▶ Assignment:
Write all of the entries again. Keep them exactly as they are.

━━━ Materials provided ━━━

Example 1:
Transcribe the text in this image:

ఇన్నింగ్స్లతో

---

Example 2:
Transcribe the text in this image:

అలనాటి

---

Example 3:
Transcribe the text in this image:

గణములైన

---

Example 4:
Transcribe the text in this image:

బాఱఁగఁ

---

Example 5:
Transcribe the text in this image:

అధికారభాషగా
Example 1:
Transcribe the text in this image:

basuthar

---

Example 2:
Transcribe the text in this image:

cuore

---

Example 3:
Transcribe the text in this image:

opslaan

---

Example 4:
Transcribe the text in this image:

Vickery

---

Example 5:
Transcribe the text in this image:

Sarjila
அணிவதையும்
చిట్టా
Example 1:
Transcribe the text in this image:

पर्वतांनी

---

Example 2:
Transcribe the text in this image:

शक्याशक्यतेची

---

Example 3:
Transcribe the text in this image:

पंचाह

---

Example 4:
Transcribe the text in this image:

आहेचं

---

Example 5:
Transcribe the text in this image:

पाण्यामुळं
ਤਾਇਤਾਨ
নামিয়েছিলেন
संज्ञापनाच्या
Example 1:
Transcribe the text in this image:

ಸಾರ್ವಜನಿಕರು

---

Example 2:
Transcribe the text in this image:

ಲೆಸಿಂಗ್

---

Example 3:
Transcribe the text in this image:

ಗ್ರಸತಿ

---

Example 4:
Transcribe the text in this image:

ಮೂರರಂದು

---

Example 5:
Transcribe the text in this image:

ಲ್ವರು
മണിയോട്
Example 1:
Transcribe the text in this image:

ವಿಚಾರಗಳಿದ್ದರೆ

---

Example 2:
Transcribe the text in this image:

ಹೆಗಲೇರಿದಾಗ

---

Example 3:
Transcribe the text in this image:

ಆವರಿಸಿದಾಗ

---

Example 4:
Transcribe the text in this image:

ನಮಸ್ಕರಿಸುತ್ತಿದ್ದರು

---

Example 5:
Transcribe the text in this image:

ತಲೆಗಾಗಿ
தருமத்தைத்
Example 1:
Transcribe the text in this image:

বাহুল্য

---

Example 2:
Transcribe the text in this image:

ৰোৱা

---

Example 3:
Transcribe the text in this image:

━━━

▶ Response:
Example 1:
Transcribe the text in this image:

ఇన్నింగ్స్లతో

---

Example 2:
Transcribe the text in this image:

అలనాటి

---

Example 3:
Transcribe the text in this image:

గణములైన

---

Example 4:
Transcribe the text in this image:

బాఱఁగఁ

---

Example 5:
Transcribe the text in this image:

అధికారభాషగా
Example 1:
Transcribe the text in this image:

basuthar

---

Example 2:
Transcribe the text in this image:

cuore

---

Example 3:
Transcribe the text in this image:

opslaan

---

Example 4:
Transcribe the text in this image:

Vickery

---

Example 5:
Transcribe the text in this image:

Sarjila
அணிவதையும்
చిట్టా
Example 1:
Transcribe the text in this image:

पर्वतांनी

---

Example 2:
Transcribe the text in this image:

शक्याशक्यतेची

---

Example 3:
Transcribe the text in this image:

पंचाह

---

Example 4:
Transcribe the text in this image:

आहेचं

---

Example 5:
Transcribe the text in this image:

पाण्यामुळं
ਤਾਇਤਾਨ
নামিয়েছিলেন
संज्ञापनाच्या
Example 1:
Transcribe the text in this image:

ಸಾರ್ವಜನಿಕರು

---

Example 2:
Transcribe the text in this image:

ಲೆಸಿಂಗ್

---

Example 3:
Transcribe the text in this image:

ಗ್ರಸತಿ

---

Example 4:
Transcribe the text in this image:

ಮೂರರಂದು

---

Example 5:
Transcribe the text in this image:

ಲ್ವರು
മണിയോട്
Example 1:
Transcribe the text in this image:

ವಿಚಾರಗಳಿದ್ದರೆ

---

Example 2:
Transcribe the text in this image:

ಹೆಗಲೇರಿದಾಗ

---

Example 3:
Transcribe the text in this image:

ಆವರಿಸಿದಾಗ

---

Example 4:
Transcribe the text in this image:

ನಮಸ್ಕರಿಸುತ್ತಿದ್ದರು

---

Example 5:
Transcribe the text in this image:

ತಲೆಗಾಗಿ
தருமத்தைத்
Example 1:
Transcribe the text in this image:

বাহুল্য

---

Example 2:
Transcribe the text in this image:

ৰোৱা

---

Example 3:
Transcribe the text in this image:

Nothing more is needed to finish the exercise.